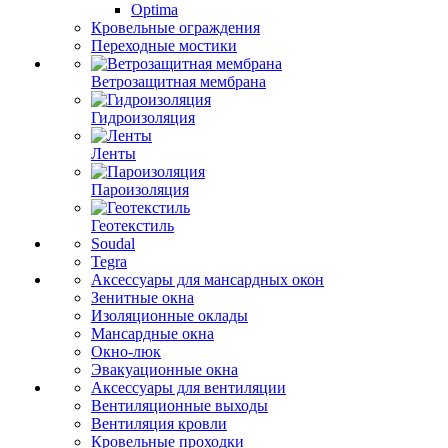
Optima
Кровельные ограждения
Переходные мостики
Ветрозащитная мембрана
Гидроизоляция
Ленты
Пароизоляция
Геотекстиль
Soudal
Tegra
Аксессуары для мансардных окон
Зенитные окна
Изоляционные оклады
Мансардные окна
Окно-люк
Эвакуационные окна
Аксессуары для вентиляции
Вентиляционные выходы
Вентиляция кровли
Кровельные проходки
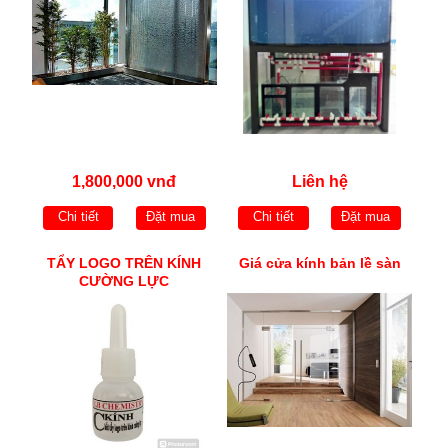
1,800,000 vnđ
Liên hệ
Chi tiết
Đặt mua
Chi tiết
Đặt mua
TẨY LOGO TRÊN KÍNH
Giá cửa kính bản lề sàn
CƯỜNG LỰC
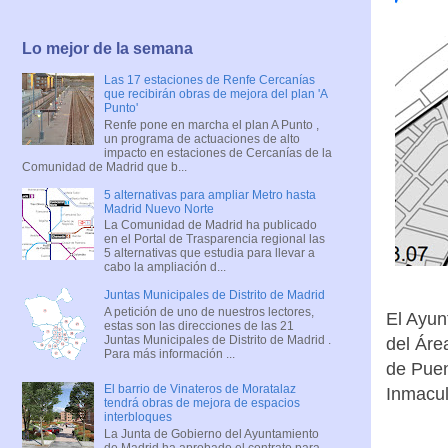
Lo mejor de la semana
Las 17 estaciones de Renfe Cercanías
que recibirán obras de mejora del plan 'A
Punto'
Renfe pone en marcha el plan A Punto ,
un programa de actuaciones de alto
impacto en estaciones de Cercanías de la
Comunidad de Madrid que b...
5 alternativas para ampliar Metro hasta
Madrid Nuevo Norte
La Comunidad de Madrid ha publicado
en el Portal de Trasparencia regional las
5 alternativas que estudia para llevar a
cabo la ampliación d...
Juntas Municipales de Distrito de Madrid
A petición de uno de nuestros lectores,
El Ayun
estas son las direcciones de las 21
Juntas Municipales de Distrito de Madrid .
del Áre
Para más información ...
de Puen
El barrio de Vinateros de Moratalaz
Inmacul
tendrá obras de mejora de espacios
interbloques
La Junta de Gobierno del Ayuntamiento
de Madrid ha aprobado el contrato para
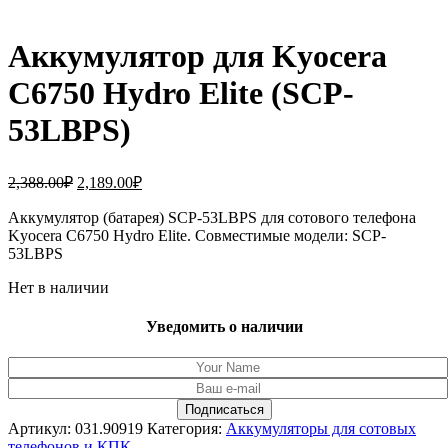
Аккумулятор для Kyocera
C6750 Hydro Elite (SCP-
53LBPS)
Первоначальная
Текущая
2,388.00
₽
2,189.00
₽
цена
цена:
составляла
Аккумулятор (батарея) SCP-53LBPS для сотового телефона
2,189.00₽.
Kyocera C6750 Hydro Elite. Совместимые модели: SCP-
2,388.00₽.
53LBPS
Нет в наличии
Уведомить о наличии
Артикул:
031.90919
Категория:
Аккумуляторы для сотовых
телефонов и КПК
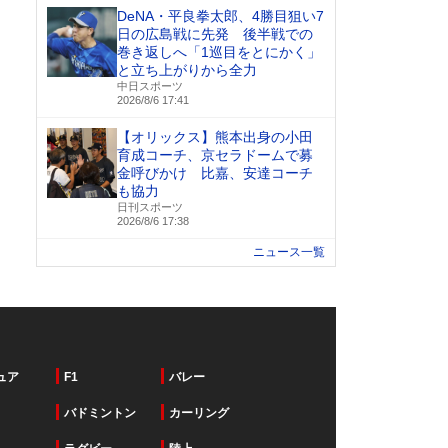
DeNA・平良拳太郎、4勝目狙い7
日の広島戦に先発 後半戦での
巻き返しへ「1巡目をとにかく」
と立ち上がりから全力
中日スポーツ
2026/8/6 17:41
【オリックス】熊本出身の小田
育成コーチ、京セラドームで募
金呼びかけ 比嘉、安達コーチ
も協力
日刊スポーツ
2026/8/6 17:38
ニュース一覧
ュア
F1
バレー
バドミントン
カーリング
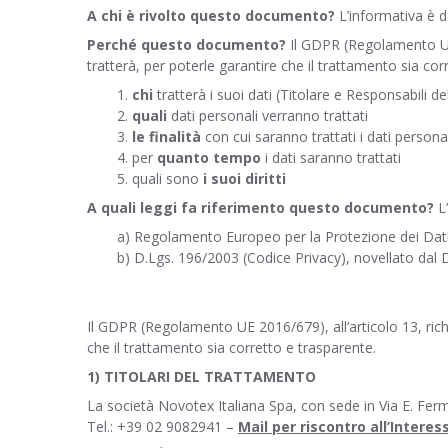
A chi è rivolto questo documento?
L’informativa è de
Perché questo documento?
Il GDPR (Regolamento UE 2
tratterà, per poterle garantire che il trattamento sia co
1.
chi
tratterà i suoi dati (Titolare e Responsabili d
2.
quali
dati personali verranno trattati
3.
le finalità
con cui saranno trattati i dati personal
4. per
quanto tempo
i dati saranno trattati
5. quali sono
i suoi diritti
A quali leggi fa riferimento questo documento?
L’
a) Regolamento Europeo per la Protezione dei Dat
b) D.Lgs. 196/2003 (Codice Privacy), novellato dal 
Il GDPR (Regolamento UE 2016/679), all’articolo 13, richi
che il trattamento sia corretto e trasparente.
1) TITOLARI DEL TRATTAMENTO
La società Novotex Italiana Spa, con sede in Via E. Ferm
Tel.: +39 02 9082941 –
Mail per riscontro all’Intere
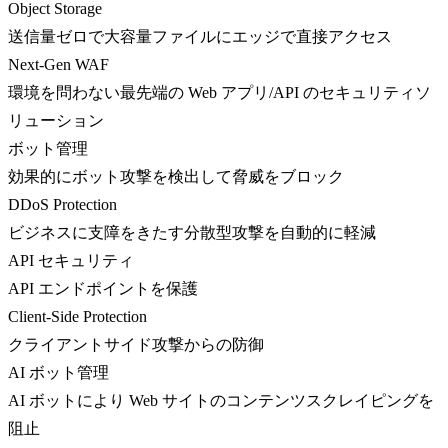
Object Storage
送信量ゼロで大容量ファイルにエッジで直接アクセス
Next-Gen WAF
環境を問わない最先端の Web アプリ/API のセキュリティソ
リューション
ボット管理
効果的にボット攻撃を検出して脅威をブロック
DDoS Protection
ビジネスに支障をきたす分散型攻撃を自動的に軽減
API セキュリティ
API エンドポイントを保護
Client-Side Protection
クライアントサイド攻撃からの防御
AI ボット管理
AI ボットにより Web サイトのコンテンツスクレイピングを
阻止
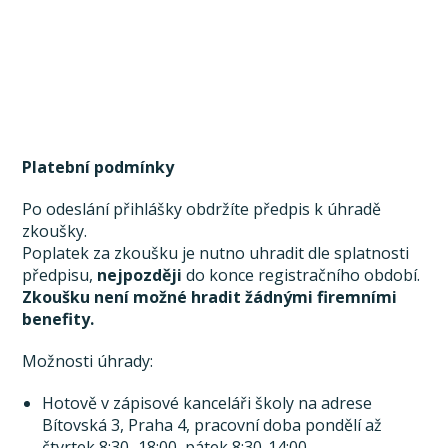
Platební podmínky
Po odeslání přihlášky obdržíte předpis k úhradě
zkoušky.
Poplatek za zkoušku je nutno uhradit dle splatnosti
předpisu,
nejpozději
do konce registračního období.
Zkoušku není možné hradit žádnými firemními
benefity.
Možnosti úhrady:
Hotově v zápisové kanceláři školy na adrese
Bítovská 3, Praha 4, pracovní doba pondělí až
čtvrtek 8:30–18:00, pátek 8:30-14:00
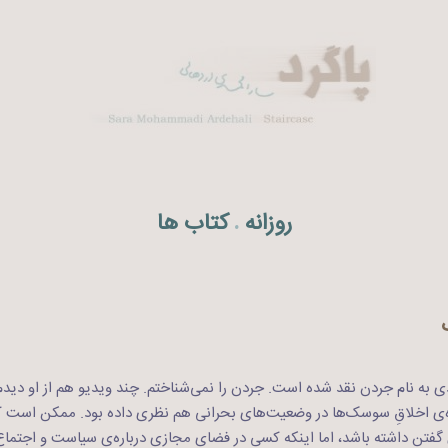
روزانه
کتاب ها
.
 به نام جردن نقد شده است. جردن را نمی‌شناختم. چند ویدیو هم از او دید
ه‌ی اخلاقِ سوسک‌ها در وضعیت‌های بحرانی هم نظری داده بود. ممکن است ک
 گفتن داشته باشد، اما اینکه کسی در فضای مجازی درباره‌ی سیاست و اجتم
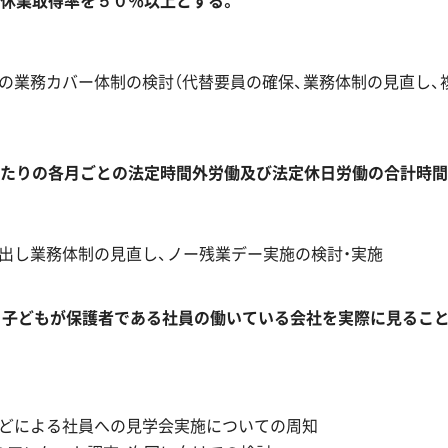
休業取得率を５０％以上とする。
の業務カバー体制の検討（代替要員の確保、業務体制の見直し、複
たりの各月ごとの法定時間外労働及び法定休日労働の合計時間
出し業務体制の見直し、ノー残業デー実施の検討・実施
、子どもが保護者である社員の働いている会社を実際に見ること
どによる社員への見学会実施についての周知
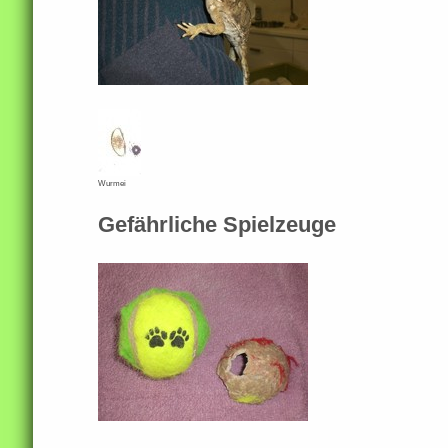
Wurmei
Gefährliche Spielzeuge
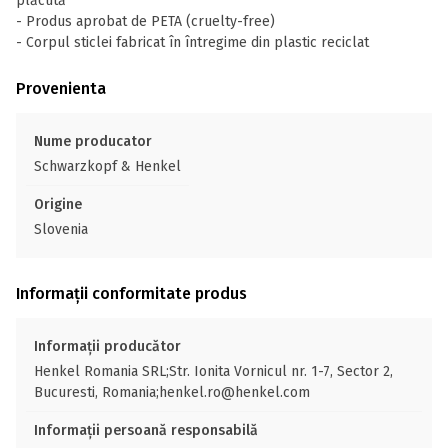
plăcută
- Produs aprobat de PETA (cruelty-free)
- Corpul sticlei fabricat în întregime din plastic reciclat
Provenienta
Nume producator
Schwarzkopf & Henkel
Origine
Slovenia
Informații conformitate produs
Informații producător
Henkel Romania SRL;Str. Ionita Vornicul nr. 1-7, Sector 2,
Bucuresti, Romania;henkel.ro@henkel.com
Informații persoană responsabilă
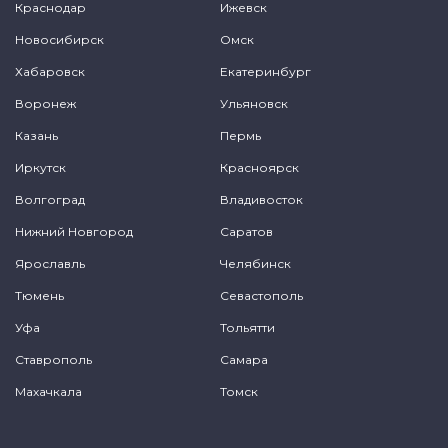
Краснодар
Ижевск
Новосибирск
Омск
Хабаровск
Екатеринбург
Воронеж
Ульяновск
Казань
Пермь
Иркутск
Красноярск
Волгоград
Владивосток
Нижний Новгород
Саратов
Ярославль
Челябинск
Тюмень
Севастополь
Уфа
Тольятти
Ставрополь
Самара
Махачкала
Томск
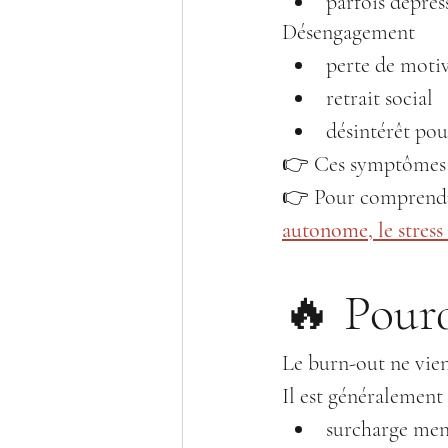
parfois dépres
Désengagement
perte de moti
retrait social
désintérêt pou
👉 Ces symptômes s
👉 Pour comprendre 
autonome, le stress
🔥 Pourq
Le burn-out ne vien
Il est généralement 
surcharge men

■ **YOUR OBJECTIVE**
How many lines in the material above contain the string "Punto"? Reply with the number alone.

■ **EXERCISE OUTPUT**
2